What garden pest problems are you facing this year? Any other tips you’d share with us?

 

This Post Has 7 Comments

  1. srichards

    Thank you so much – tomato leaf spray, who knew?!!?

  2. Right now I’m dealing with a worm that looks very similar to the little green one you show in your picture. It (they) are eating my lettuce. I have been hand picking, but they seem to explode in population every night! I guess I’m going to resort to a spray or there won’t be any lettuce left. I found an organic spray at Home Depot that is made with herbs like rosemary and garlic. We’ll see if this works.

  3. Anonymous

    What causes my gorgeous zucchini plants that just begin to produce to completely collapse and die?? I ti so frustrating to have them be so big and have so many blossoms to see it withered to the ground one morning!

    1. Tauna M

      That sounds like squash vine borers.
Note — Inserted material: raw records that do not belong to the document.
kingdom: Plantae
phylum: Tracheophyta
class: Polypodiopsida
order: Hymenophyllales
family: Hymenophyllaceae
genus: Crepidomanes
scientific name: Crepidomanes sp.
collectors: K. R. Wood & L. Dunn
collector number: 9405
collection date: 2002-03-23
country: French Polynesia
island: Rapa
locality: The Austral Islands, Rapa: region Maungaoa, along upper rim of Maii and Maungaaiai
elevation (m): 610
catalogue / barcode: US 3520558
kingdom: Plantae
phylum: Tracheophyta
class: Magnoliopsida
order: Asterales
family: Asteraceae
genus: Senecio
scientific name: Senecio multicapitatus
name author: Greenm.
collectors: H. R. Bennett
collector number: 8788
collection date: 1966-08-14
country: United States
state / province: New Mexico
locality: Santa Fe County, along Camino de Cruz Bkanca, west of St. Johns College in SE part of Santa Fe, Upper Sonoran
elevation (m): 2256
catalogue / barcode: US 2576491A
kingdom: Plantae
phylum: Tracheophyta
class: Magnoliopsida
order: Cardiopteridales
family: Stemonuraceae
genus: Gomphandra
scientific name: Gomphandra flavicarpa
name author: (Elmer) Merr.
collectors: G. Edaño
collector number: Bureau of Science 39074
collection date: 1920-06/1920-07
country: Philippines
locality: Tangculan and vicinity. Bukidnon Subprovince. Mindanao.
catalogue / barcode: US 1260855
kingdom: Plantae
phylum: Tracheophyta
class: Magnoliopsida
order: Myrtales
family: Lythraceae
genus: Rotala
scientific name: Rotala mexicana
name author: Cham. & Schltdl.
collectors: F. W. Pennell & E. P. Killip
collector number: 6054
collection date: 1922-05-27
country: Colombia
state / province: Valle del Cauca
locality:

The larvae bore into stems near the base and dessimate the plant. The moths are black with orange/red spots. Do a search for them for ideas on prevention. I’d probably try a row cover on young plans to prevent eggs from being laid and then remove them when the flowers open. Sorry that happened to you! That would be so frustrating!

  4. Anonymous

    Cut worms are ruining my hard work!!!